Yemen’s Stalemate


Three leading political scientists discussed the political dynamics and prospects for Yemen.


  • Stacey Philbrick Yadav – Hobart and William Smith Colleges
  • Sheila Carapico – University of Richmond
  • Laurent Bonnef0y –Institut de Recherches et d’Etudes sur le Monde Arabe et Musulman, France; Centre français d’archéologie et de sciences sociales de Sanaa, Yemen

Moderated by:
Marc Lynch – George Washington University

Moderator Marc Lynch began the event with a question: Why does Yemen attract so little attention? The panelists sought to answer this question and address the current state of popular resistance in Yemen.

Sheila Carapico began the afternoon by talking about the institutional implications of the ongoing transition in Yemen with the departure of President Ali Abdullah Saleh. She argued that civil society is quite vibrant in Yemen, but governance is in fact weak and getting weaker. For the last few decades, the military has been acting beyond constitutional enforcement while there has been no real judiciary. Carapico describes a “veneer of constitutionalism” that sets us up for next month’s presidential election, whereby the election is only a ceremonial rubber stamp of the president’s hand-picked successor. She asserted that the election merely allows Saleh to save face, and that unlike the elections in Egypt, the Yemen’s elections will not come close to being true transitional elections. On the other hand, she described how the civil society uprising has been remarkable; particularly the role of Nobel Prize Laureate Tawakol Karman and the willingness of armed tribesmen to engage peacefully for a sustained period. She concluded by saying that Yemen was unique in that the “revolution caused Facebook” and its rising usage in Yemeni mobilization, and not the other way around, as it seemed in other Arab countries.

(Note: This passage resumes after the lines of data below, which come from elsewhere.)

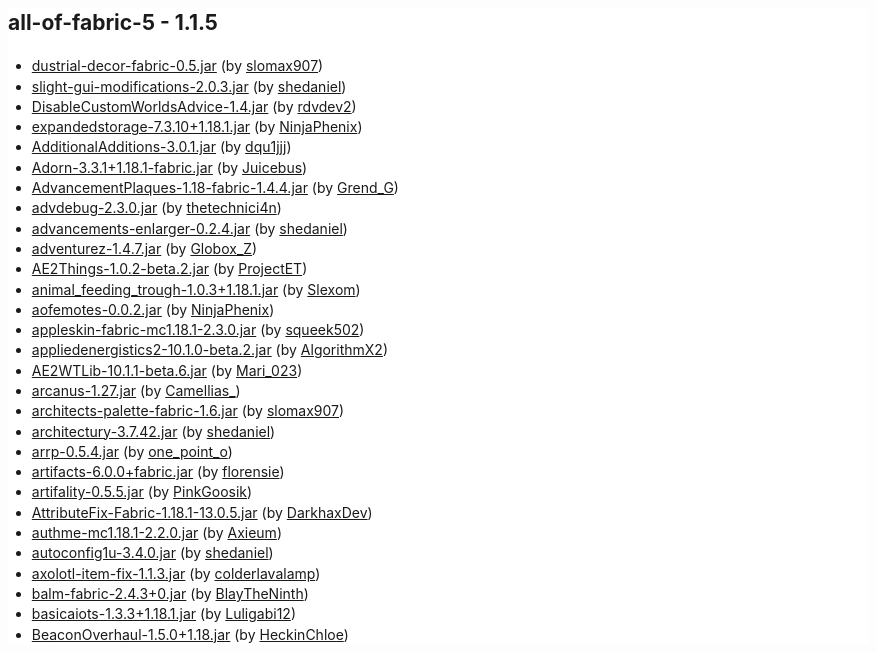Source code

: ## all-of-fabric-5 - 1.1.5
- [dustrial-decor-fabric-0.5.jar](https://www.curseforge.com/minecraft/mc-mods/dustrial-decor-fabric/files/3695707) (by [slomax907](https://www.curseforge.com/members/slomax907/projects))
- [slight-gui-modifications-2.0.3.jar](https://www.curseforge.com/minecraft/mc-mods/slight-gui-modifications/files/3630010) (by [shedaniel](https://www.curseforge.com/members/shedaniel/projects))
- [DisableCustomWorldsAdvice-1.4.jar](https://www.curseforge.com/minecraft/mc-mods/fabric-disable-custom-worlds-advice/files/3545078) (by [rdvdev2](https://www.curseforge.com/members/rdvdev2/projects))
- [expandedstorage-7.3.10+1.18.1.jar](https://www.curseforge.com/minecraft/mc-mods/expanded-storage-fabric/files/3666060) (by [NinjaPhenix](https://www.curseforge.com/members/ninjaphenix/projects))
- [AdditionalAdditions-3.0.1.jar](https://www.curseforge.com/minecraft/mc-mods/additional-additions/files/3555370) (by [dqu1jjj](https://www.curseforge.com/members/dqu1jjj/projects))
- [Adorn-3.3.1+1.18.1-fabric.jar](https://www.curseforge.com/minecraft/mc-mods/adorn/files/3638844) (by [Juicebus](https://www.curseforge.com/members/juicebus/projects))
- [AdvancementPlaques-1.18-fabric-1.4.4.jar](https://www.curseforge.com/minecraft/mc-mods/advancement-plaques-fabric/files/3647326) (by [Grend_G](https://www.curseforge.com/members/grend_g/projects))
- [advdebug-2.3.0.jar](https://www.curseforge.com/minecraft/mc-mods/advancements-debug/files/3345570) (by [thetechnici4n](https://www.curseforge.com/members/thetechnici4n/projects))
- [advancements-enlarger-0.2.4.jar](https://www.curseforge.com/minecraft/mc-mods/advancements-enlarger/files/3329360) (by [shedaniel](https://www.curseforge.com/members/shedaniel/projects))
- [adventurez-1.4.7.jar](https://www.curseforge.com/minecraft/mc-mods/adventurez/files/3595812) (by [Globox_Z](https://www.curseforge.com/members/globox_z/projects))
- [AE2Things-1.0.2-beta.2.jar](https://www.curseforge.com/minecraft/mc-mods/ae2things/files/3645884) (by [ProjectET](https://www.curseforge.com/members/projectet/projects))
- [animal_feeding_trough-1.0.3+1.18.1.jar](https://www.curseforge.com/minecraft/mc-mods/animal-feeding-trough/files/3580552) (by [Slexom](https://www.curseforge.com/members/slexom/projects))
- [aofemotes-0.0.2.jar](https://www.curseforge.com/minecraft/mc-mods/aof-emotes/files/3695302) (by [NinjaPhenix](https://www.curseforge.com/members/ninjaphenix/projects))
- [appleskin-fabric-mc1.18.1-2.3.0.jar](https://www.curseforge.com/minecraft/mc-mods/appleskin/files/3626708) (by [squeek502](https://www.curseforge.com/members/squeek502/projects))
- [appliedenergistics2-10.1.0-beta.2.jar](https://www.curseforge.com/minecraft/mc-mods/applied-energistics-2/files/3646160) (by [AlgorithmX2](https://www.curseforge.com/members/algorithmx2/projects))
- [AE2WTLib-10.1.1-beta.6.jar](https://www.curseforge.com/minecraft/mc-mods/applied-energistics-2-wireless-terminals/files/3711161) (by [Mari_023](https://www.curseforge.com/members/mari_023/projects))
- [arcanus-1.27.jar](https://www.curseforge.com/minecraft/mc-mods/arcanus/files/3625099) (by [Camellias_](https://www.curseforge.com/members/camellias_/projects))
- [architects-palette-fabric-1.6.jar](https://www.curseforge.com/minecraft/mc-mods/architects-palette-fabric/files/3650186) (by [slomax907](https://www.curseforge.com/members/slomax907/projects))
- [architectury-3.7.42.jar](https://www.curseforge.com/minecraft/mc-mods/architectury-fabric/files/3742406) (by [shedaniel](https://www.curseforge.com/members/shedaniel/projects))
- [arrp-0.5.4.jar](https://www.curseforge.com/minecraft/mc-mods/arrp/files/3529149) (by [one_point_o](https://www.curseforge.com/members/one_point_o/projects))
- [artifacts-6.0.0+fabric.jar](https://www.curseforge.com/minecraft/mc-mods/artifacts-fabric/files/3656320) (by [florensie](https://www.curseforge.com/members/florensie/projects))
- [artifality-0.5.5.jar](https://www.curseforge.com/minecraft/mc-mods/artifality/files/3650925) (by [PinkGoosik](https://www.curseforge.com/members/pinkgoosik/projects))
- [AttributeFix-Fabric-1.18.1-13.0.5.jar](https://www.curseforge.com/minecraft/mc-mods/attributefix/files/3615618) (by [DarkhaxDev](https://www.curseforge.com/members/darkhaxdev/projects))
- [authme-mc1.18.1-2.2.0.jar](https://www.curseforge.com/minecraft/mc-mods/auth-me/files/3569439) (by [Axieum](https://www.curseforge.com/members/axieum/projects))
- [autoconfig1u-3.4.0.jar](https://www.curseforge.com/minecraft/mc-mods/auto-config-updated-api/files/3668220) (by [shedaniel](https://www.curseforge.com/members/shedaniel/projects))
- [axolotl-item-fix-1.1.3.jar](https://www.curseforge.com/minecraft/mc-mods/axolotl-bucket-fix/files/3515755) (by [colderlavalamp](https://www.curseforge.com/members/colderlavalamp/projects))
- [balm-fabric-2.4.3+0.jar](https://www.curseforge.com/minecraft/mc-mods/balm-fabric/files/3658027) (by [BlayTheNinth](https://www.curseforge.com/members/blaytheninth/projects))
- [basicaiots-1.3.3+1.18.1.jar](https://www.curseforge.com/minecraft/mc-mods/basic-aiots/files/3575523) (by [Luligabi12](https://www.curseforge.com/members/luligabi12/projects))
- [BeaconOverhaul-1.5.0+1.18.jar](https://www.curseforge.com/minecraft/mc-mods/beaconoverhaul/files/3561472) (by [HeckinChloe](https://www.curseforge.com/members/heckinchloe/projects))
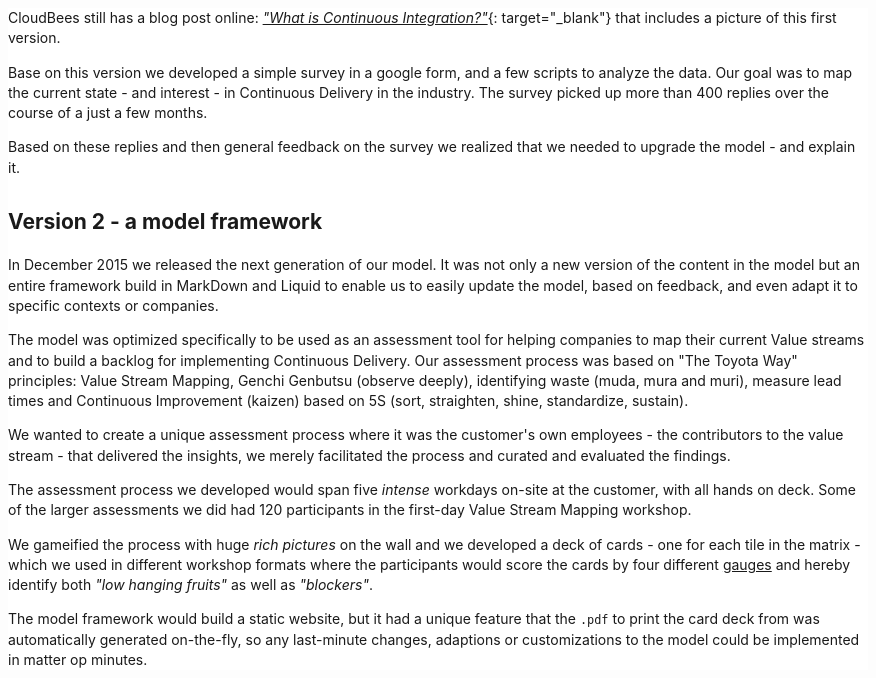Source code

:CloudBees still has a blog post online: [_"What is Continuous Integration?"_](https://www.cloudbees.com/continuous-delivery/continuous-integration){: target="_blank"} that includes a picture of this first version.

Base on this version we developed a simple survey in a google form, and a few scripts to analyze the data. Our goal was to map the current state - and interest - in Continuous Delivery in the industry. The survey picked up more than 400 replies over the course of a just a few months.

Based on these replies and then general feedback on the survey we realized that we needed to upgrade the model - and explain it.

## Version 2 - a model framework

In December 2015 we released the next generation of our model. It was not only a new version of the content in the model but an entire framework build in MarkDown and Liquid to enable us to easily update the model, based on feedback, and even adapt it to specific contexts or companies.

The model was optimized specifically to be used as an assessment tool for helping companies to map their current Value streams and to build a backlog for implementing Continuous Delivery. Our assessment process was based on "The Toyota Way" principles: Value Stream Mapping, Genchi Genbutsu (observe deeply), identifying waste (muda, mura and muri), measure lead times and Continuous Improvement (kaizen) based on 5S (sort, straighten, shine, standardize, sustain).

We wanted to create a unique assessment process where it was the customer's own employees - the contributors to the value stream - that delivered the insights, we merely facilitated the process and curated and evaluated the findings.

The assessment process we developed would span five _intense_ workdays on-site at the customer, with all hands on deck. Some of the larger assessments we did had 120 participants in the first-day Value Stream Mapping workshop.

We gameified the process with huge _rich pictures_ on the wall and we developed a deck of cards - one for each tile in the matrix - which we used in different workshop formats where the participants would score the cards by four different [gauges](/gauges/) and hereby identify both _"low hanging fruits"_ as well as _"blockers"_.

The model framework would build a static website, but it had a unique feature that the `.pdf` to print the card deck from was automatically generated on-the-fly, so any last-minute changes, adaptions or customizations to the model could be implemented in matter op minutes.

Stacey Philbrick Yadav stated that focusing on Saleh and whether or not he is in the country is misleading. She said that focusing on the “will he or won’t he” question misses the real barrier to transition, which is the tense and at times adversarial relationship between the organized opposition and other segments of Yemen’s political opposition. She state that though his exit paves the way for greater implementation of Gulf Cooperation Council (GCC) provisions, his departure is merely a symbolic loss. Protests have largely been based around a call for legal accountability, particularly for Saleh, but that window has now closed. The Joint Meeting Parties (JMP) leaders were also left out of negotiations that led to this process of possible transition. She looked at the historical context, where for a decade the JMP has been organizing around a motif of anti-corruption as opposed to revolution because the alliance could sustain nothing more demanding due to its internal divisions. However, Yadav asserted that the GCC agreement contains no mechanism for addressing the largest objectives of legal accountability and corruption. She also described an ongoing “parallel revolution” that is taking place: a series of sit-ins and “seizing of the keys” on a grassroots level that seeks to reveal and address corruption. The JMP has tried to claim some responsibility for this parallel revolution, but its efforts have not been seen as credible. According to Yadav, many now view the JMP as a “part of the system,” albeit one that is not seen as functional. Senior members of al-Islah have weak commitments to the JMP alliance while there has been a chasm between the young and old generations in the JMP. In this situation, the younger members are aligning with anti-GCC opposition groups. They’ve organized massive marches on the capital, in a very “legible and symbolic lexicon” according to Yadav. However, the marches were met with force that was endorsed by the JMP transitional government, and these actions have served as the death knell to the JMP-led alliance. At the same time, the GCC process has pushed back the goal of good governance by affirming the JMP’s centrality and at the same time initiating the kinds of pressures that are going to lead to its disintegration.

Lastly, Laurent Bonnefoy affirmed that the revolutionary process is still ongoing. He described how one of the most critical forces in determining the future of Yemen is the Islamist movement, yet these movements are not monolithic but rather fragmented. In particular, he described five actors that have been central to the revolutionary process. Among these is Islah, where, in the framework of the JMP, the party was initially reluctant to fully participate in the revolution. However, over the course of the spring, they’ve started to play a larger role in structuring the revolutionary movement through activists, NGOs, and mosques, and according to Bonnefoy, essentially “hijacking the movement.” He asserted that they have become the main interlocutors of the state and have come to represent the revolutionary youth despite their initial reluctance. Bonnefoy also described the quietist Salafi movement, the Zaidi revivalists (who started their own political party, Al-Umma), and the Jihadis. According to Bonnefoy, because of the revolution’s non-violent nature, it has been emphasized that violence and loyalty are not the main ways of fostering change. Consequently, the Jihadis have a crisis of legitimacy with respect to their Jihadi narrative. During the Question and Answer session, Bonnefoy defended the terms of the GCC agreement, describing the agreement as the best that one could expect though not necessarily preferable. He also asserted that amongst the various movements, the Haraki Salafists are on the rise while others are either losing legitimacy, in decline, or mired by internal conflict.

In response to a question from the audience, Professor Stacey Philbrick Yadav brought the event full circle, explaining how the media has reduced Yemen to a narrative of counterterrorism and containing al-Qaeda. She said that when things don’t fit that narrative, it doesn’t get covered. Bonnefoy added that there is simply a lack of knowledge on the part of journalists when it comes to Yemeni society and its inner workings.